Figure 1.

Viable cancer cell supernatants prime whereas supernatants of apoptotic cells suppress specific cytotoxicity. (A) Experimental outline. Human monocyte-derived DC were controls or incubated with supernatants of viable (VCM), apoptotic (ACM) or necrotic (NCM) MCF-7 cells at a ratio of 1:1 (Supernatants of 2 × 10⁵ MCF-7 added to 2 × 10⁵ DC) for 16 h.
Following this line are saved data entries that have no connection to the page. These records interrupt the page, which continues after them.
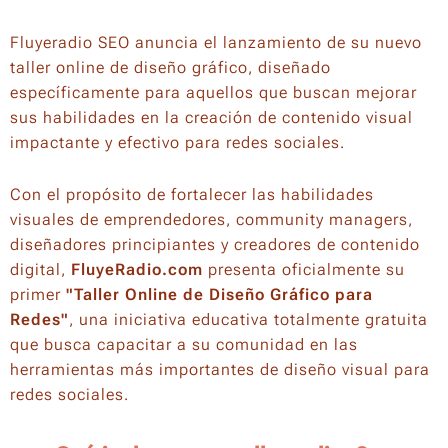
Fluyeradio SEO anuncia el lanzamiento de su nuevo
taller online de diseño gráfico, diseñado
específicamente para aquellos que buscan mejorar
sus habilidades en la creación de contenido visual
impactante y efectivo para redes sociales.
Con el propósito de fortalecer las habilidades
visuales de emprendedores, community managers,
diseñadores principiantes y creadores de contenido
digital,
FluyeRadio.com
presenta oficialmente su
primer
"Taller Online de Diseño Gráfico para
Redes"
, una iniciativa educativa totalmente gratuita
que busca capacitar a su comunidad en las
herramientas más importantes de diseño visual para
redes sociales.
Subsequently, supernatants were removed by washing and autologous T cell-enriched PBMC were added at a ratio of 10:1 (Tcells/DC) and cultured for another 3 d. The resulting polarized T cells were then co-cultured with living tumor cells for 4 h to determine cytotoxicity as described under Materials and Methods. Experimental interventions as outlined in the manuscript are indicated as dotted arrows. (B) CellTracker Blue-stained MCF-7 cells were incubated with T cells from individual co-cultures at effector to target (E:T) ratios of 0.1:1, 0,5:1, 1:1, 1:2, 1:5, 1:10, 1:20 for 4h. Cytotoxicity calculated for the ACM, VCM, NCM groups was compared to the control group. Data are means ± SEM from five individual donors. (C) CellTracker Blue-stained MCF-7 cells were incubated with T cells from individual co-cultures as well as control T cells at ratios of 1:5 for 4 h. Cytotoxicity was calculated compared to non co-cultured MCF-7. Data are means ± SEM from five individual donors. (D) CellTracker Blue-stained MCF7 (black bars) or T47D (white bars) breast carcinoma cells were incubated with T cells from individual co-cultures at 1:5 ratio for 4 h prior to cytotoxicity measurements. Data are means ± SEM from four individual donors. Asterisks indicate significant differences between groups, * = p < 0.05. p-values were calculated using ANOVA with Bonferroni’s correction.